Capirete che dire queste cose in questi anni in FAO voleva dire andar a cercar rogne. E ovviamente le ho trovate, sotto forma di un esilio forzato a Bangkok (pur autorizzandomi in via eccezionale a continuare a lavorare sui paesi africani e medio orientali in conflitto, come facevo qui a Roma). Era chiaro che non eravamo fatti per intenderci e quindi ho deciso di uscirne fuori. La questione ambientale pian piano va avanti, grazie ai vari colleghi che adesso sono dentro l’organizzazione. Per quanto riguarda la questione del potere, devo aprire il tema genere.

La nostra prima pubblicazione congiunta, con la Divisione di Genere, risale a 5 anni fa. Pubblicammo un lavoro che voleva sintetizzare lo stato delle riflessioni metodologico-operative da parte nostra e da parte loro. Lo chiamammo IGETI (Improving Gender Equity in Territorial Issues). A giorni dovrebbe uscirne una versione più attualizzata (se i colleghi ella mia vecchia divisione non lo bloccheranno prima): versione più semplice e chiara, e dove cominciamo a metterci le paroline di potere e asimmetrie.

Il punto chiave è che la centralità degli attori nel fare e disfare i territori (o i landscape degli anglosassoni) ti obbliga a un certo punto ad accettare l’evidenza che questi attori sono diversi e con poteri diversi. Ma questa diversità non riguarda solo i senza terra e i landlords, ma va giù in profondità, all’interno del nucleo familiare e dei rapporti costruiti sui ruoli dell’uomo e della donna. Di fatto siamo ancora lontani dal cominciare ad esplorare seriamente questi temi, per non parlare poi dell’intersezionalità cara a mia figlia (per via del suo dottorato) e all’amica Carla Pagano a cui manderò questo documento. 

Montanari ce lo ricordava all'inizio: non possiamo continuare a fare finta che le questioni di genere, quando parliamo di agricoltura, sviluppo, siano un qualcosa che viene dopo.
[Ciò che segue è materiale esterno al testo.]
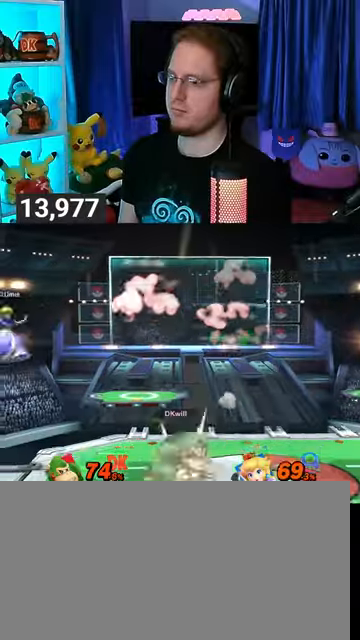
Gameplay with a controller (Nintendo layout); each line is a JSON object with the inputs held at the frame after it. "events" lists button and stick changes between this image and that frame as [ms after this image, input, new state], when the widget could be followed in between. Not read: L3 R3.
{"buttons": [], "left_stick": "left", "right_stick": "center", "events": [[33, "left_stick", "right"], [167, "left_stick", "center"], [267, "left_stick", "right"], [333, "left_stick", "left"]]}
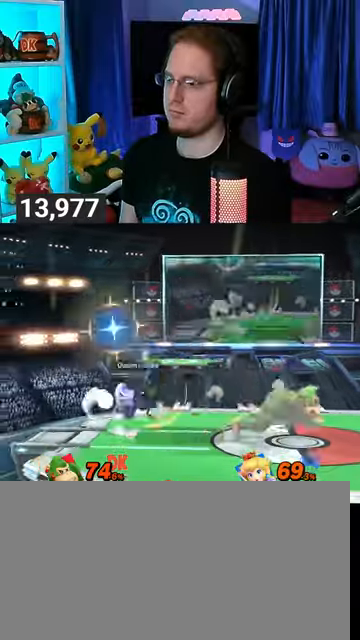
{"buttons": ["Y"], "left_stick": "center", "right_stick": "center", "events": [[67, "X", "down"], [100, "X", "up"], [100, "left_stick", "center"], [200, "left_stick", "left"], [500, "Y", "down"], [500, "left_stick", "center"]]}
Al contrario, vengono prima. Da lì dobbiamo iniziare a riflettere.


Lancio questo messaggio a loro e a chi altri avesse tempo voglia di starci (Clara, Francesca, Francisco, Laura …?), perché abbiamo bisogno di spingere più avanti la riflessione così che sia possibile migliorare gli strumenti di intervento. Tutte voi avete ilio indirizzo privato, per cui se siete interessate, dopo la pausa natalizia potremmo cominciare a rifletterci. Un caro saluto.